Bu politik gerçeği hep beraber kavradığımızda, Fransa’da gerçekleşen katliamları mazur gören, gösteren, tıpkı Fransa’daki gibi sanatçıları, yazarları hedef gösteren AKP liderliğinin tetikçiliğini yapmak üzere örgütlendiği çok açık olan medya sosyal medya canavarlarıyla da, gazete şeklindeki parti bültenleriyle de hesaplaşmak çok daha kolay olacak.
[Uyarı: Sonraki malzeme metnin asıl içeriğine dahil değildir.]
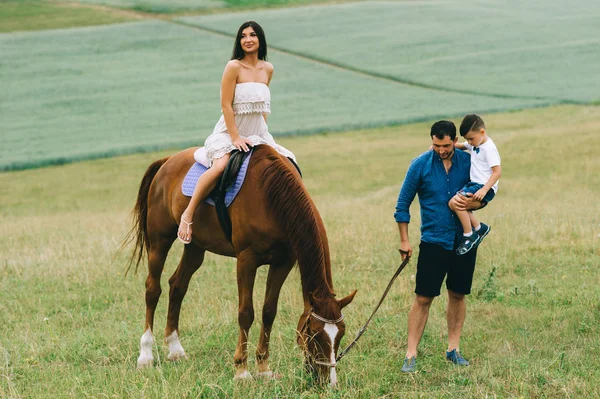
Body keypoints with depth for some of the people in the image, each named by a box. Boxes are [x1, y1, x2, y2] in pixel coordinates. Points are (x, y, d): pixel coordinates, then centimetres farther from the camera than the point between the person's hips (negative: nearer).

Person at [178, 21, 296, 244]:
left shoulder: (267, 69, 8)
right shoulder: (234, 67, -10)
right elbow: (226, 105, -14)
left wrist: (262, 132, 6)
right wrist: (236, 138, -19)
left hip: (257, 134, 7)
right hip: (229, 132, -7)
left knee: (288, 162, -3)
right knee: (220, 166, -33)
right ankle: (188, 215, -25)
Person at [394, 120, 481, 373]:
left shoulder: (468, 162, -1)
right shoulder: (420, 165, -6)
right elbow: (403, 204, 1)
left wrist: (470, 203, -15)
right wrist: (404, 240, -1)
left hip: (464, 240, 2)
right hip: (433, 241, -2)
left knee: (458, 295, 11)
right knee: (423, 298, -5)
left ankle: (453, 348, 23)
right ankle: (411, 355, -2)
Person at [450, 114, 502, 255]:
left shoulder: (489, 148, -16)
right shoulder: (474, 144, 11)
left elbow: (497, 171, -21)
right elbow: (460, 146, 30)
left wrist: (484, 190, -29)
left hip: (485, 187, -10)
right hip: (474, 184, 10)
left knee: (455, 202, -24)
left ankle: (469, 236, -12)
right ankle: (479, 228, 13)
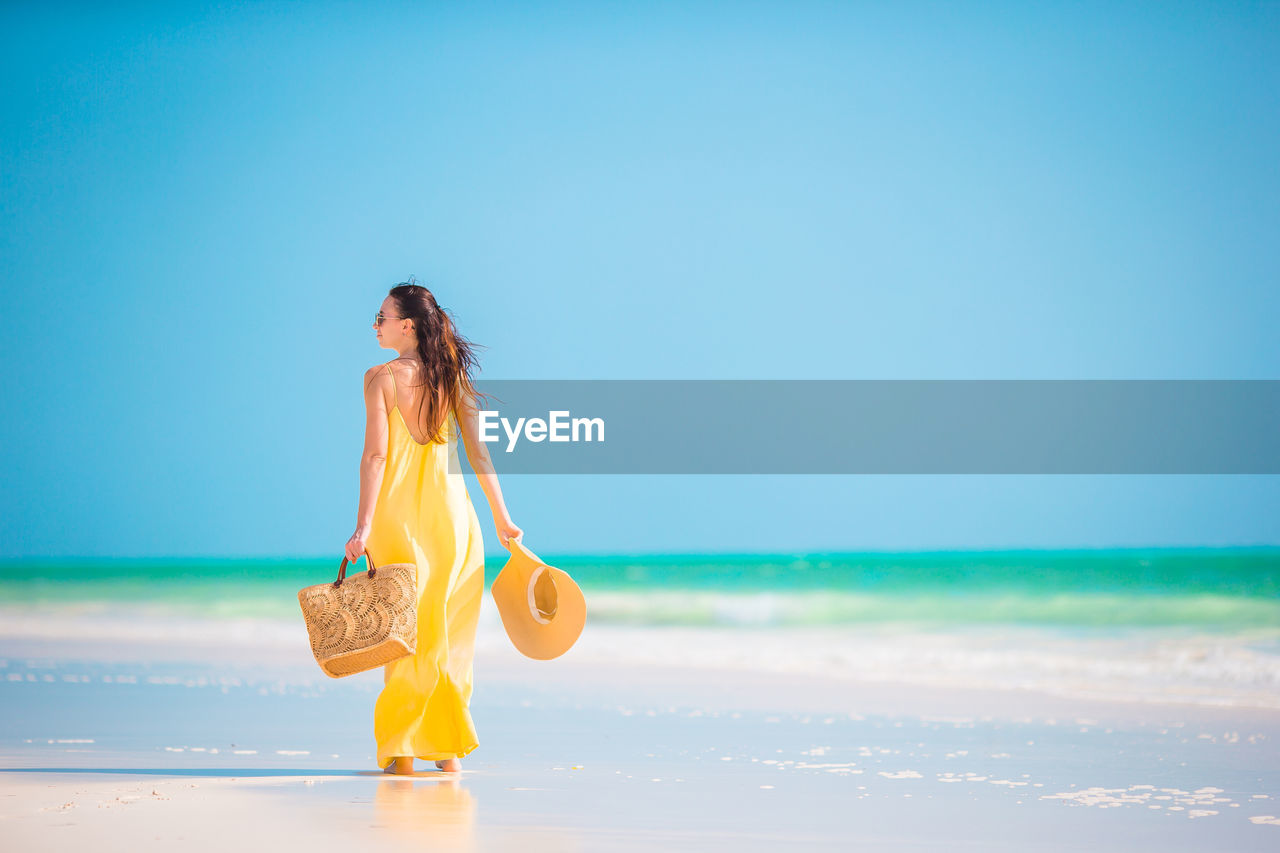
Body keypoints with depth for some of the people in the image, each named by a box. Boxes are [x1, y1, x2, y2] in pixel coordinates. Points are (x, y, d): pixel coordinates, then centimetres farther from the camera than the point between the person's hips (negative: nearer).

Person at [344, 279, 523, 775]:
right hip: (450, 512, 3)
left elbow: (376, 455, -14)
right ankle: (449, 747, 13)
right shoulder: (452, 378, 5)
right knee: (449, 634, 11)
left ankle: (402, 751, 4)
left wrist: (363, 528, -15)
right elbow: (479, 454, 3)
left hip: (397, 513, -3)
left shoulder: (381, 378, -7)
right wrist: (502, 519, 9)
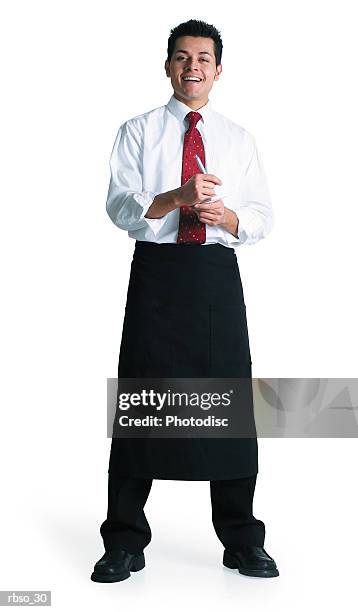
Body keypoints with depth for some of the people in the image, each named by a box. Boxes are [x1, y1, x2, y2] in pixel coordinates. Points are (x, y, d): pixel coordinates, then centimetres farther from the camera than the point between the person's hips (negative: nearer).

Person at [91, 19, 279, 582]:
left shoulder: (239, 139, 15)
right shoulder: (139, 131, 9)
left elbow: (263, 218, 10)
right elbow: (119, 206, -4)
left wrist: (228, 215, -12)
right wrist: (177, 197, -22)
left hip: (218, 275, 2)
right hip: (157, 271, -1)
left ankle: (242, 542, 18)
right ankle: (125, 543, 15)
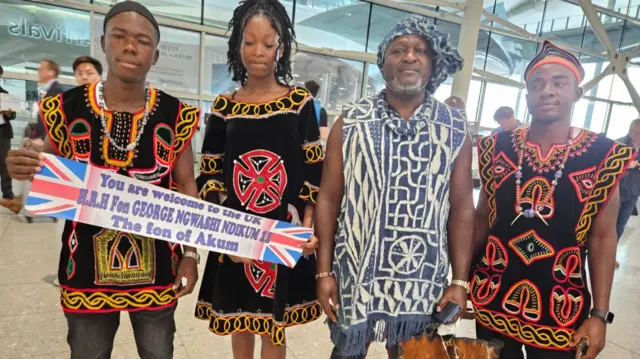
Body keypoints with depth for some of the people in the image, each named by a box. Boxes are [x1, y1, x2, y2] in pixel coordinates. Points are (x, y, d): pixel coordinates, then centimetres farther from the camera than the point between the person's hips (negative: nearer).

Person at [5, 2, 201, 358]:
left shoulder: (174, 114, -6)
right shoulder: (67, 109, -5)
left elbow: (187, 186, -2)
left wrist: (190, 252, -7)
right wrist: (27, 170, -17)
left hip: (157, 265, 0)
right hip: (87, 266, 1)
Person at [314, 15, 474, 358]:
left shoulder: (455, 129, -1)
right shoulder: (351, 122, -4)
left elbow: (462, 209, 1)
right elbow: (328, 199, -3)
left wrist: (460, 281, -2)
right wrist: (324, 271, -4)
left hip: (421, 281, 1)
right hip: (355, 274, 0)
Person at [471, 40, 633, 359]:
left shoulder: (603, 155, -6)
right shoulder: (497, 148, -2)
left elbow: (602, 237, -4)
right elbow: (481, 219, 5)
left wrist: (600, 315, -7)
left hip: (560, 309, -1)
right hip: (492, 300, 2)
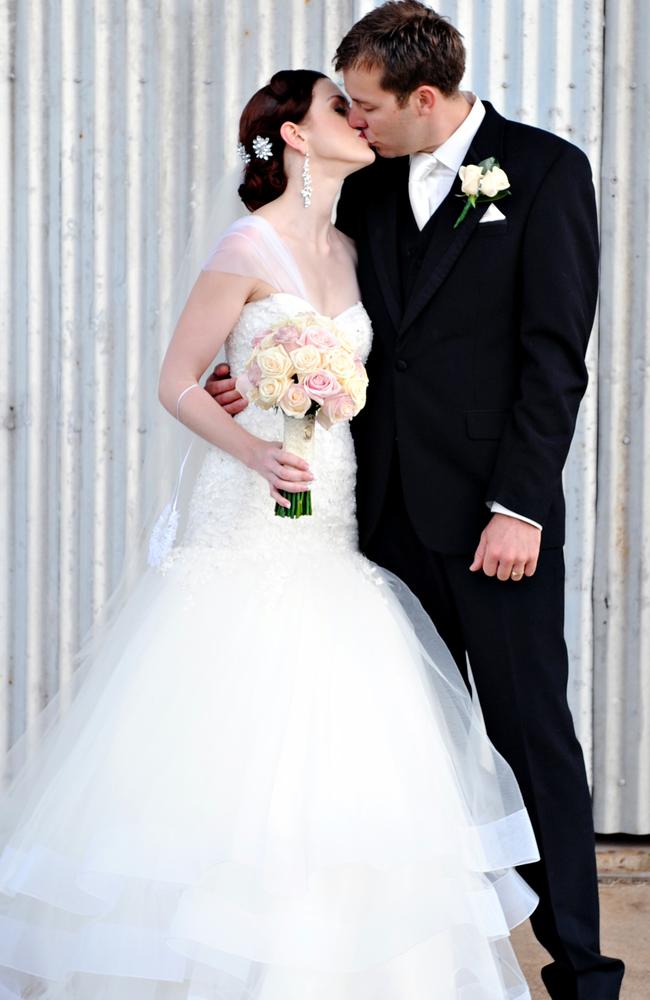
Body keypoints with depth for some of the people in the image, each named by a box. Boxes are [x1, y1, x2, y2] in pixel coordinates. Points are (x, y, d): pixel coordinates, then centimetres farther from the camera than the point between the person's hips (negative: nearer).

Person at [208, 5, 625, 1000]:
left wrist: (519, 505, -15)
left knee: (532, 729, -1)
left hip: (494, 511, -5)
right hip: (392, 508, 5)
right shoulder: (371, 188, 12)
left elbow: (554, 354, -9)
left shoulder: (547, 170, -4)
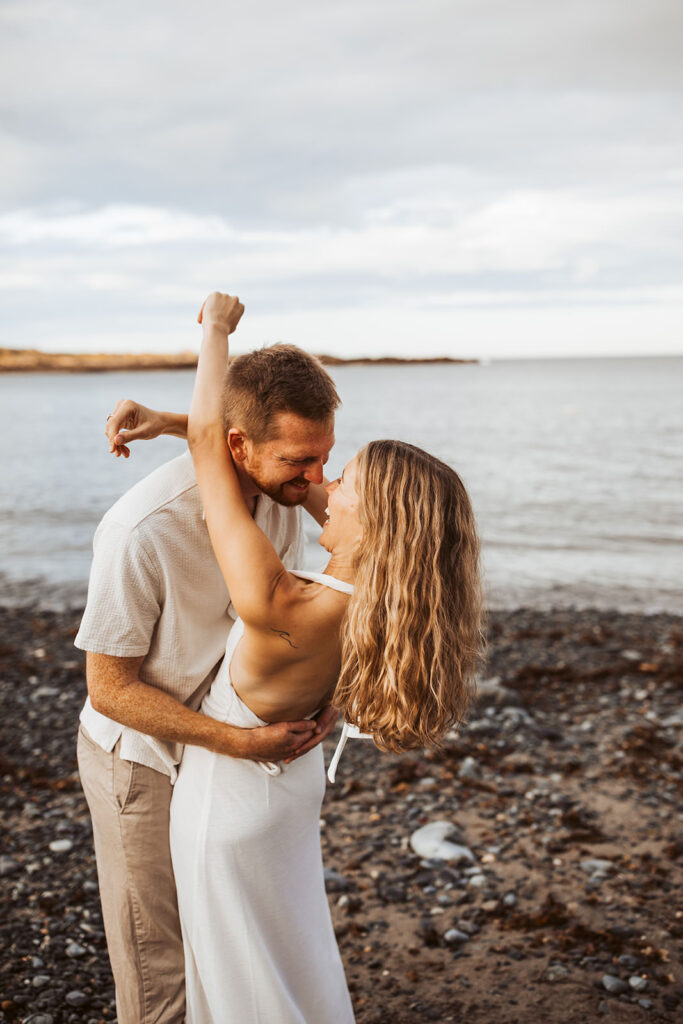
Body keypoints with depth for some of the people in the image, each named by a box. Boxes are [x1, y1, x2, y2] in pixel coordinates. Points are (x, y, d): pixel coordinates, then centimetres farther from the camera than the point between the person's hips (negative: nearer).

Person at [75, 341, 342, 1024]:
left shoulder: (282, 494, -13)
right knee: (158, 966, 12)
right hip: (143, 762, -5)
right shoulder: (143, 530, -34)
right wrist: (240, 743, -31)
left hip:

Marks eksik söylemiş, din sadece halkın afyonu, ezilenlerin iç çekişi değil, kendisini çaresiz hisseden ulusalcı muhalefetin de meleklerin dünyasında oyalanmasının aracı.
Özetle; 1. Paris katliamını hep beraber kınamalıyız, 2. Bu katliamı vesile ederek Fransa’da ve Avrupa’da ırkçılığa ve İslamofobiye karşı uyanık olmalıyız (En azından Fransa ve Avrupa sosyalist solu kadar), 3. Paris katliamından yola çıkarak Türkiye’de AKP’nin hedef gösterme bülteni gibi çalışanları teşhir etmeli; düşünce, gösteri, ifade ve örgütlenme özgürlüğünün dokunulmaz olduğunu savunmalıyız, 4. Küresel ve yerel sorunları AKP-İslam prizmasından bakarak değerlendirmeye son vermeliyiz; bu prizma en çok AKP’nin işine yarıyor ve 5. Yeni katliamların ve belki de ırkçıların rövanşist katliamlarının önünü kesecek olan, Ortadoğu’daki işgalleri sona erdirecek, Arap Baharı’nda ipuçlarını gördüğümüz, aşağıdan, demokratik ve kitlesel dönüşüm için hep birlikte mücadele etmeliyiz.